Start of Working data

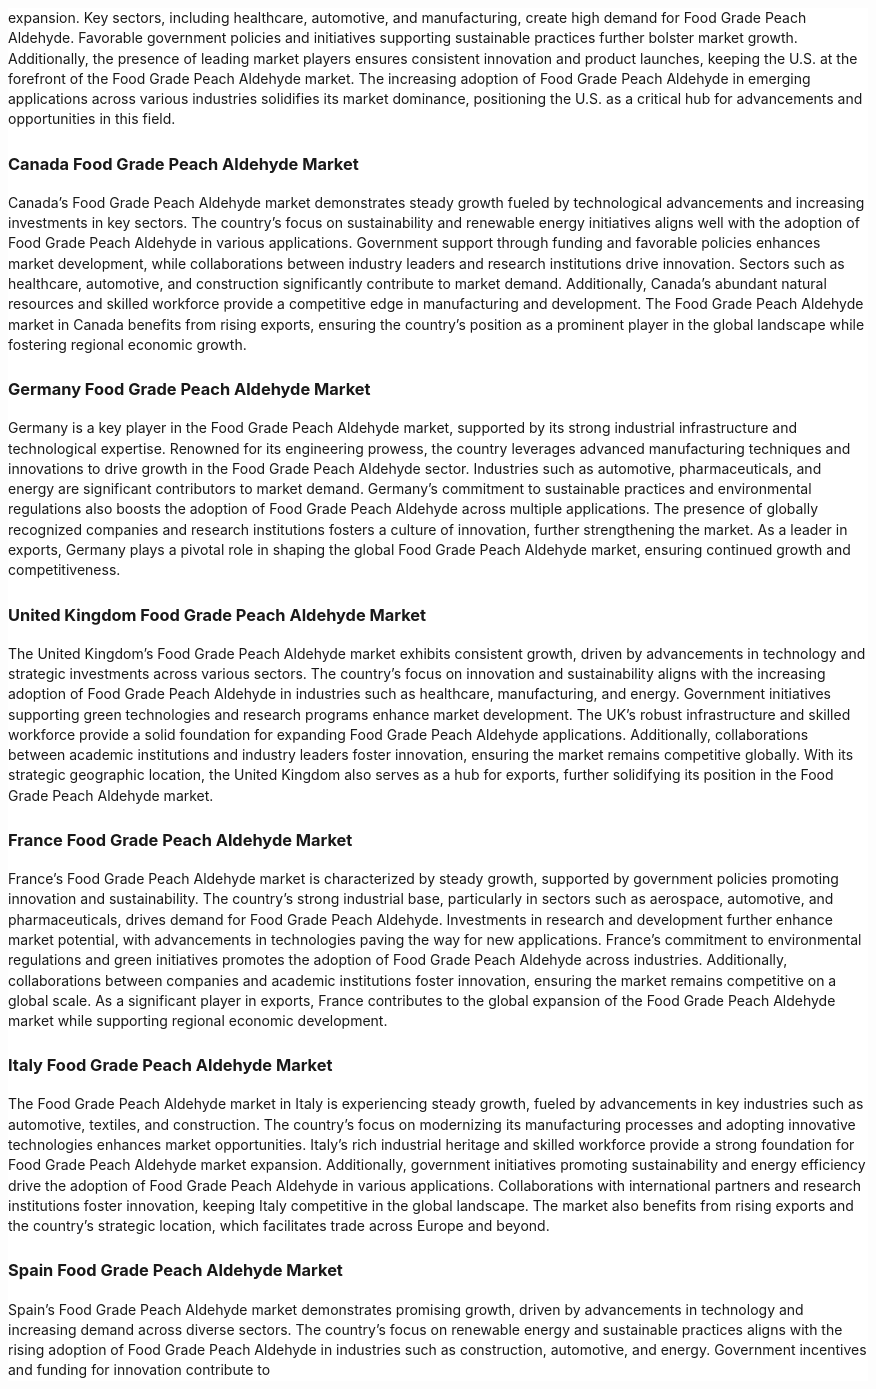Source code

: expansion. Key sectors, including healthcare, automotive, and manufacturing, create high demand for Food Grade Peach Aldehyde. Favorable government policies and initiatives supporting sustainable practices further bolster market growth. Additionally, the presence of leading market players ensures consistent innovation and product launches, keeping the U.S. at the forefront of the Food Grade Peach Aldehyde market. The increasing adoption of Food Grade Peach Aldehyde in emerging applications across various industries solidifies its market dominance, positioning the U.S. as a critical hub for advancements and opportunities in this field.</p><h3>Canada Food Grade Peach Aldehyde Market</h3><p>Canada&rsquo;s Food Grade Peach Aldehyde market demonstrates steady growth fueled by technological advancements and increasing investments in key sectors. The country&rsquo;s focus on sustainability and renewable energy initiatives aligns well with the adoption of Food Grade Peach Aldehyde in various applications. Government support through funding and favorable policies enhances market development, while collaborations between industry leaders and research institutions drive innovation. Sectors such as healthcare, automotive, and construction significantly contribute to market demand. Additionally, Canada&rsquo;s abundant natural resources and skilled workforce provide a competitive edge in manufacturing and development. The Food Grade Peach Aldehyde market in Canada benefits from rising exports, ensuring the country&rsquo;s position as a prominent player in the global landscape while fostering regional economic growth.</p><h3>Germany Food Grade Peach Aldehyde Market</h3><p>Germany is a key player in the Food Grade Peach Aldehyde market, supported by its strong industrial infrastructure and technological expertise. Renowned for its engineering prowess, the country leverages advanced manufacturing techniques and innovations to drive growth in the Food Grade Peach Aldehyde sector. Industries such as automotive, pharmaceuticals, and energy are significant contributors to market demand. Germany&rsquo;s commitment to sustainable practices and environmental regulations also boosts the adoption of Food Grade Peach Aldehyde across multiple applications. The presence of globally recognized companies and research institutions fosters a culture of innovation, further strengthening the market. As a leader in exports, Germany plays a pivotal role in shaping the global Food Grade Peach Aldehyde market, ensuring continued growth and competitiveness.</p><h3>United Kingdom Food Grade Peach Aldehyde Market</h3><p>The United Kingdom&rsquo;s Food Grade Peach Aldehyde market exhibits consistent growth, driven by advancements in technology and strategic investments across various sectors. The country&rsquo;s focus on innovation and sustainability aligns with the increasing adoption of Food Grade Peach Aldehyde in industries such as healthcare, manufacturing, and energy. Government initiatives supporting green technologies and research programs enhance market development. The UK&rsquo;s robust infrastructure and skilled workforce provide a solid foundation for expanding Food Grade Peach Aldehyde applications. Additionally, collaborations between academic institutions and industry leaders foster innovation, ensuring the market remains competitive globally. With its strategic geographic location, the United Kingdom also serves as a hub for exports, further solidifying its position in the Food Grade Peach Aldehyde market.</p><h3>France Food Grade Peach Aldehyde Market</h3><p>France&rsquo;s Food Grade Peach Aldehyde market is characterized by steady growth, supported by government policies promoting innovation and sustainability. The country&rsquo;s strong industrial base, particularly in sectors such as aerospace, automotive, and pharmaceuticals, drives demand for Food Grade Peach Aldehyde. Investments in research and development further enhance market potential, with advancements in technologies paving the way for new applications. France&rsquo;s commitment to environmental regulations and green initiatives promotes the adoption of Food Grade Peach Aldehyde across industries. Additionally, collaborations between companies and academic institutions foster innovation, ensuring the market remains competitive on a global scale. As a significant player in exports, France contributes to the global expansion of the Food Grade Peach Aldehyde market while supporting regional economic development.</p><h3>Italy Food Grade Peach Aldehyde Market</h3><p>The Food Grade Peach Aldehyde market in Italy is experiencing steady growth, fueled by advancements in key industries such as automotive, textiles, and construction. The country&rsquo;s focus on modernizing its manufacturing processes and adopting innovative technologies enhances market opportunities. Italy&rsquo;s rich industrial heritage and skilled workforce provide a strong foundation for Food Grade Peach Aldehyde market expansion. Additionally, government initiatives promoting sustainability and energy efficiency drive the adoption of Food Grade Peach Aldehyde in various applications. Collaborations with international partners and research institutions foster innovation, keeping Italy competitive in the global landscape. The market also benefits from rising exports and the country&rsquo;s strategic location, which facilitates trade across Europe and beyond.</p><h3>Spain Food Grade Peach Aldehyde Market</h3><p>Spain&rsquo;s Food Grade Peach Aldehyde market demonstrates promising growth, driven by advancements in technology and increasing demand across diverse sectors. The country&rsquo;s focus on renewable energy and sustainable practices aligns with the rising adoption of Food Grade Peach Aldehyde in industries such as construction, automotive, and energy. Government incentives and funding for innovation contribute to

End of Working data
Start of Working data

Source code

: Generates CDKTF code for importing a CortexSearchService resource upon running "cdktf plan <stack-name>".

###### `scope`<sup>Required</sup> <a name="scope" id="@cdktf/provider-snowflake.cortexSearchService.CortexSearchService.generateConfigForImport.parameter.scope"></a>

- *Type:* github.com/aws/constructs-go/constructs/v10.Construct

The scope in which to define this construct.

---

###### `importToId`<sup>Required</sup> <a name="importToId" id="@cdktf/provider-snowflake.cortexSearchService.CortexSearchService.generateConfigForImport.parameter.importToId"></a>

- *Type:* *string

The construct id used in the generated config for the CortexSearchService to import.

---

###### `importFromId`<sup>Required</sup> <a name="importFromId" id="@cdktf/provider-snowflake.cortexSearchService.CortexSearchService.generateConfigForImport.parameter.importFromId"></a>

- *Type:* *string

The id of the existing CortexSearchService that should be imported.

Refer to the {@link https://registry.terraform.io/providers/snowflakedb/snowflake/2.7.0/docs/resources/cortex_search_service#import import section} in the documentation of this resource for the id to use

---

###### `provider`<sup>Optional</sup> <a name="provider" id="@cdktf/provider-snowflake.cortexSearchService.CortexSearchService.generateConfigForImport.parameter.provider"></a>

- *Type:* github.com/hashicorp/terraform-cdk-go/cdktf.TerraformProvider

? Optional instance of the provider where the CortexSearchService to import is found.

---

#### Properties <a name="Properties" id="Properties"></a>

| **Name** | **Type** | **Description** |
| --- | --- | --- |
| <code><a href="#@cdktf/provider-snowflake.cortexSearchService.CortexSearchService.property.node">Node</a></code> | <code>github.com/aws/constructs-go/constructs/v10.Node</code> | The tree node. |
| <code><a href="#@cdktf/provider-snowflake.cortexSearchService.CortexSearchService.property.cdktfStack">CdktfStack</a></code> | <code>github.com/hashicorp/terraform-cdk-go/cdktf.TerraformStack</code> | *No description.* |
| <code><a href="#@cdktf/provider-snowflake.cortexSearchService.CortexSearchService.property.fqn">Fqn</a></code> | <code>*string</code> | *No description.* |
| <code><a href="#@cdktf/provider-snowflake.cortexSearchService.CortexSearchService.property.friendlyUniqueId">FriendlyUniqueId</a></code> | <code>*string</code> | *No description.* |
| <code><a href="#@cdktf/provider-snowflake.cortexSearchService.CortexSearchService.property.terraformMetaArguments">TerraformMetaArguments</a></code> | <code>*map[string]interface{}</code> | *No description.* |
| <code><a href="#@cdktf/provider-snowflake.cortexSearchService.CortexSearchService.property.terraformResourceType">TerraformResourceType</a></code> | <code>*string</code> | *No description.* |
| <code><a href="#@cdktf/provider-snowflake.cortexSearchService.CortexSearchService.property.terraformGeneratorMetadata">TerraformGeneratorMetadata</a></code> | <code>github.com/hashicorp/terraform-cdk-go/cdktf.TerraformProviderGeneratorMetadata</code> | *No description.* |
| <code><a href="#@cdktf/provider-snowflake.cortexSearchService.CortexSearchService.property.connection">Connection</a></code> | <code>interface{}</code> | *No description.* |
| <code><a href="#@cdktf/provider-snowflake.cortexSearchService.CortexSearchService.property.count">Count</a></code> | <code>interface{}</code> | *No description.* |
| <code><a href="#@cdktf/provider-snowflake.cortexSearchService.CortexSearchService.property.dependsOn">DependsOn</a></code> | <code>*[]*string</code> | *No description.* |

End of Working data
Start of Working data

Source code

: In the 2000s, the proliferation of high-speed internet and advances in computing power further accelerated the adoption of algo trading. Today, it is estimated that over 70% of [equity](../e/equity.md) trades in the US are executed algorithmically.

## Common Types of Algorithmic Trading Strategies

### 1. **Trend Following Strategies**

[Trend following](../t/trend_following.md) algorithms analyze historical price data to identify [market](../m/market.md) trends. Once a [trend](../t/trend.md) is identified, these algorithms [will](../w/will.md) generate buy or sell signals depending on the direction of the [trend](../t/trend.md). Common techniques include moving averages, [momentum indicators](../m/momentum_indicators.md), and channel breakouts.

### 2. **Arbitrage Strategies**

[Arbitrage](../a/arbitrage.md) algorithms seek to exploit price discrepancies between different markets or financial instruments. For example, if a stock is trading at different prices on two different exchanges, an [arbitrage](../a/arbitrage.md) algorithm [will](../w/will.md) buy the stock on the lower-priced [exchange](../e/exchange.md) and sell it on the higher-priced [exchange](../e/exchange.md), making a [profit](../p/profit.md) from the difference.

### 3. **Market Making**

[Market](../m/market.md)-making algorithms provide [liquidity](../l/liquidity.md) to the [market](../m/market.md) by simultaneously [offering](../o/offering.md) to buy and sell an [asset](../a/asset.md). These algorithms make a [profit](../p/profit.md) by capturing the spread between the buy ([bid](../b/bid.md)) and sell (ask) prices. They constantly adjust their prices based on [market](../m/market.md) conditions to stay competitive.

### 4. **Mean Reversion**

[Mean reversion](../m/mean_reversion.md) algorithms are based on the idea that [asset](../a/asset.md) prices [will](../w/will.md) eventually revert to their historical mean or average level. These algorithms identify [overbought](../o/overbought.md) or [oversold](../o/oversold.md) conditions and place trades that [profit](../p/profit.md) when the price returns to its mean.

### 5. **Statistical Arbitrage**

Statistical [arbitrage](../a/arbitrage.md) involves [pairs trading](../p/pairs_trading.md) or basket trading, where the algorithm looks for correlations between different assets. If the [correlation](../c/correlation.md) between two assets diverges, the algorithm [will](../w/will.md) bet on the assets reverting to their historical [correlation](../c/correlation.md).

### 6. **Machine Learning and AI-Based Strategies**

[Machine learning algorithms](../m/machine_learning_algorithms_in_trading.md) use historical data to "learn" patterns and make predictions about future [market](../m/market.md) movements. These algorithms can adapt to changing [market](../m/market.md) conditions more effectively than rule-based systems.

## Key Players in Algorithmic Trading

End of Working data

**What is being asked:** Transcribe the records above from the line holding "### 5. **Statistical Arbitrage**" down to the line holding "## Key Players in Algorithmic Trading", inclusive, without adding anything.

**Exercise solution:**
### 5. **Statistical Arbitrage**

Statistical [arbitrage](../a/arbitrage.md) involves [pairs trading](../p/pairs_trading.md) or basket trading, where the algorithm looks for correlations between different assets. If the [correlation](../c/correlation.md) between two assets diverges, the algorithm [will](../w/will.md) bet on the assets reverting to their historical [correlation](../c/correlation.md).

### 6. **Machine Learning and AI-Based Strategies**

[Machine learning algorithms](../m/machine_learning_algorithms_in_trading.md) use historical data to "learn" patterns and make predictions about future [market](../m/market.md) movements. These algorithms can adapt to changing [market](../m/market.md) conditions more effectively than rule-based systems.

## Key Players in Algorithmic Trading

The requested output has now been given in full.